USDA calculates that farms now sequester or prevent the emission of about 60 million tons of carbon annually. The Obama administration wants to double U.S. agriculture's sequestration or emission reductions to 120 million tons saved annually over the next decade.
Henson said Monsanto executives are hopeful they will establish and a system that other agribusinesses will embrace and use through their supply chains to leverage the potential scale of reduced emissions that can come from agriculture.
Fertilizer reduction or optimization is one of the main ways food companies and others seek to reduce the greenhouse-gas footprints of their supply chains. Nitrous oxide emissions, which come from nitrogen fertilizers, have 300 times the greenhouse-gas potency of a ton of carbon. So any large-scale reduction in nitrogen fertilizer has a significant benefit in lowering emissions.
As a supplier to farmers, Monsanto has a different relationship than grain or food companies that can push down the supply chain to reduce emissions.
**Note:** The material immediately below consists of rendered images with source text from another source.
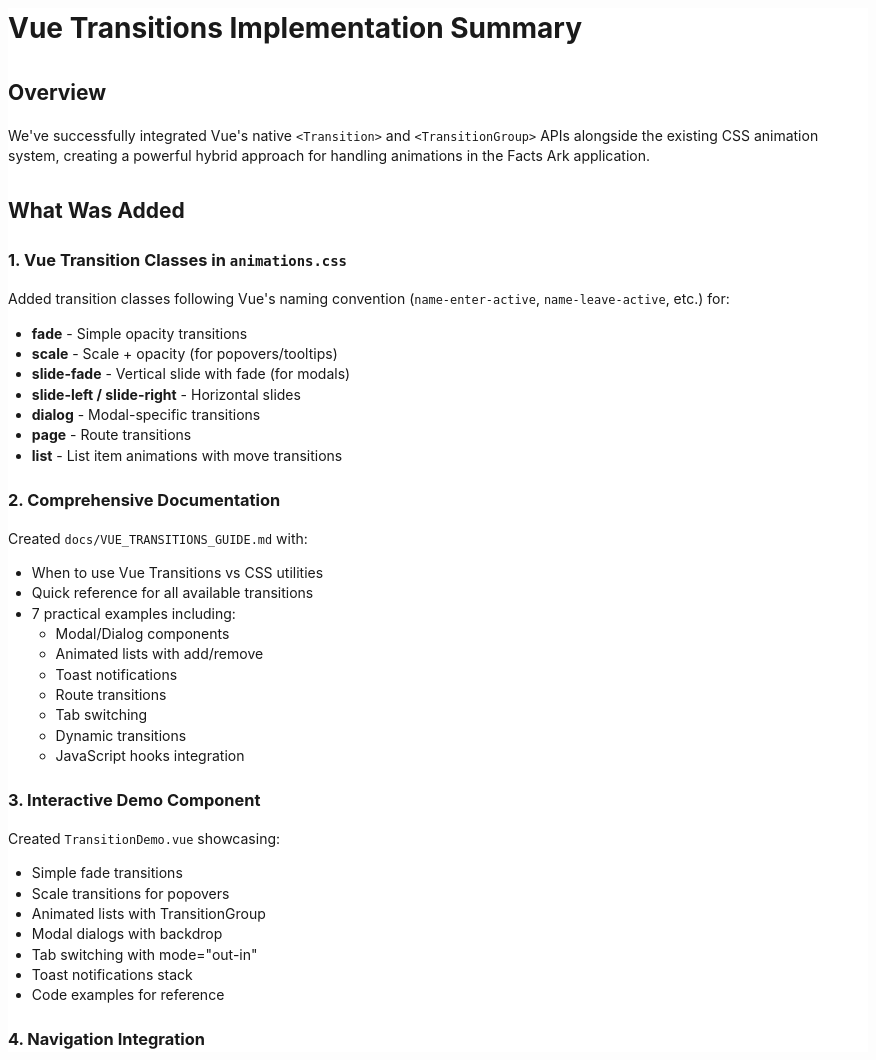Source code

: # Vue Transitions Implementation Summary

## Overview

We've successfully integrated Vue's native `<Transition>` and `<TransitionGroup>` APIs alongside the existing CSS animation system, creating a powerful hybrid approach for handling animations in the Facts Ark application.

## What Was Added

### 1. Vue Transition Classes in `animations.css`

Added transition classes following Vue's naming convention (`name-enter-active`, `name-leave-active`, etc.) for:

- **fade** - Simple opacity transitions
- **scale** - Scale + opacity (for popovers/tooltips)
- **slide-fade** - Vertical slide with fade (for modals)
- **slide-left / slide-right** - Horizontal slides
- **dialog** - Modal-specific transitions
- **page** - Route transitions
- **list** - List item animations with move transitions

### 2. Comprehensive Documentation

Created `docs/VUE_TRANSITIONS_GUIDE.md` with:

- When to use Vue Transitions vs CSS utilities
- Quick reference for all available transitions
- 7 practical examples including:
  - Modal/Dialog components
  - Animated lists with add/remove
  - Toast notifications
  - Route transitions
  - Tab switching
  - Dynamic transitions
  - JavaScript hooks integration

### 3. Interactive Demo Component

Created `TransitionDemo.vue` showcasing:

- Simple fade transitions
- Scale transitions for popovers
- Animated lists with TransitionGroup
- Modal dialogs with backdrop
- Tab switching with mode="out-in"
- Toast notifications stack
- Code examples for reference

### 4. Navigation Integration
Henson said that requires Monsanto to take a different approach with its customers. Still, Henson noted that one of the key areas to target for farmers is managing fertilizer usage on crops.
"We have worked with Walmart, who is using their muscle and their market power to put a lot of pressure on their supply chain to reduce greenhouse-gas emissions, primarily through fertilizer use and optimization of fertilizer, which is one the practices that contributes to the reduced footprint we're going after," Henson said.
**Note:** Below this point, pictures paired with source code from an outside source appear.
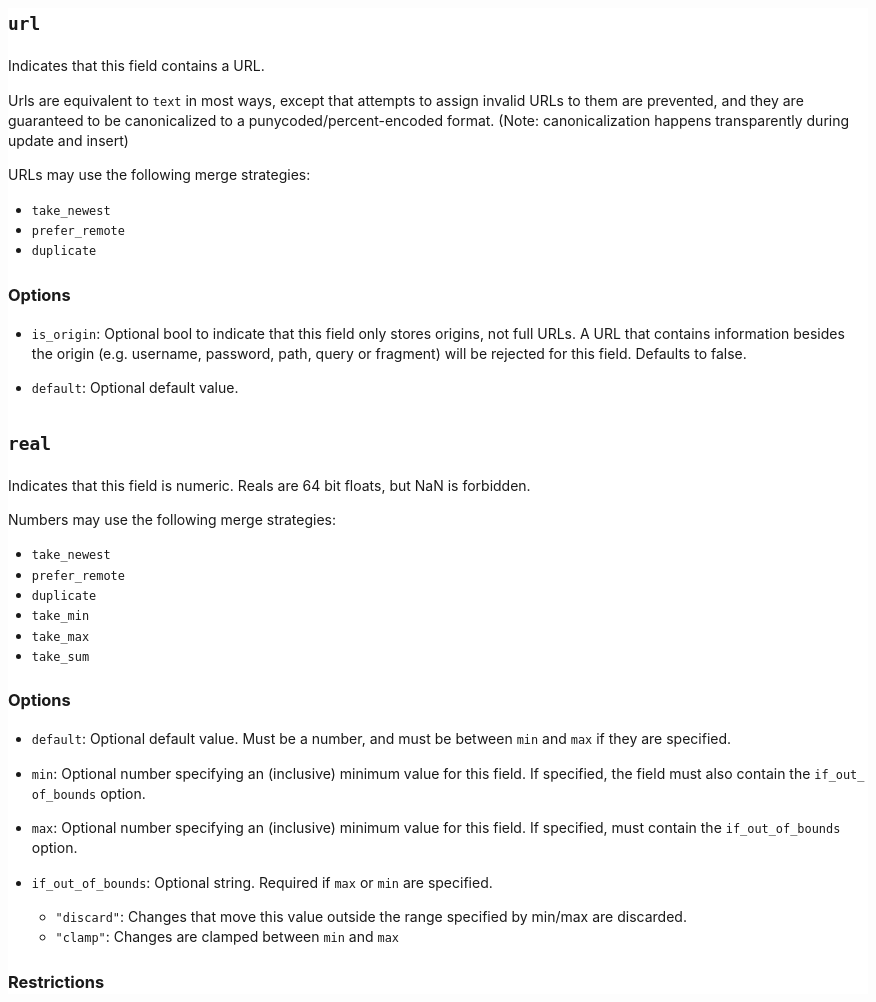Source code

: ## `url`

Indicates that this field contains a URL.

Urls are equivalent to `text` in most ways, except that attempts to assign
invalid URLs to them are prevented, and they are guaranteed to be canonicalized
to a punycoded/percent-encoded format. (Note: canonicalization happens
transparently during update and insert)

URLs may use the following merge strategies:

- `take_newest`
- `prefer_remote`
- `duplicate`

### Options

- `is_origin`: Optional bool to indicate that this field only stores
  origins, not full URLs. A URL that contains information besides the
  origin (e.g. username, password, path, query or fragment) will be
  rejected for this field. Defaults to false.

- `default`: Optional default value.

## `real`

Indicates that this field is numeric. Reals are 64 bit floats, but NaN is
forbidden.

Numbers may use the following merge strategies:

- `take_newest`
- `prefer_remote`
- `duplicate`
- `take_min`
- `take_max`
- `take_sum`

### Options

- `default`: Optional default value. Must be a number, and must be between `min`
  and `max` if they are specified.

- `min`: Optional number specifying an (inclusive) minimum value for this field.
  If specified, the field must also contain the `if_out_of_bounds` option.

- `max`: Optional number specifying an (inclusive) minimum value for this field.
  If specified, must contain the `if_out_of_bounds` option.

- `if_out_of_bounds`: Optional string. Required if `max` or `min` are specified.
    - `"discard"`: Changes that move this value outside the range specified by
      min/max are discarded.
    - `"clamp"`: Changes are clamped between `min` and `max`

### Restrictions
Henson also suggested Monsanto would be looking beyond the U.S. to other major hot spots in Asia and South America.
"We hope to be able to influence agriculture more broadly than just the Corn Belt, but clearly that's where we have the biggest influence and the biggest opportunity in the short term," Henson said.
Farmers and those who work as crop consultants or grain dealers who work closely with farmers are just starting to learn about some of the increased demands in the supply chain. They may also believe these efforts to reduce agriculture's environmental footprint will only negatively affect the ability to grow more food in the future. Henson said, however, that generally environmental and financial incentives end up aligning.
"An operation that is more environmentally benign generally ends up being more profitable as well because inputs are used more efficiently, practices are better attended and there is just better performance all around," Henson said.
Monsanto highlighted that more farmers are already embracing soil-health concepts, investing in precision tools for inputs and changing crop rotations to grow cover crops. "What we're trying to do is just motivate more farmers to adopt practices that some progressive farmers have already found to be very helpful, not only in the short term, but in the long term in building the value of their soils," Henson said.
Henson also pointed out that the same farm practices that reduce greenhouse-gas emissions and sequester carbon also provide other societal benefits, notably improvements in water quality. Henson had earlier worked in areas dealing with farm nutrients and water runoff.
"It's that synergy around these different environmental outcomes that I find really, really powerful and really encouraging," he said. "So whether farmers are motivated about doing something on climate change, or not, there are a lot of other benefits that come from this program that I think can appeal to a lot of farmers. I'm hopeful that might get more uptake than we would have gotten attacking this thing piecemeal."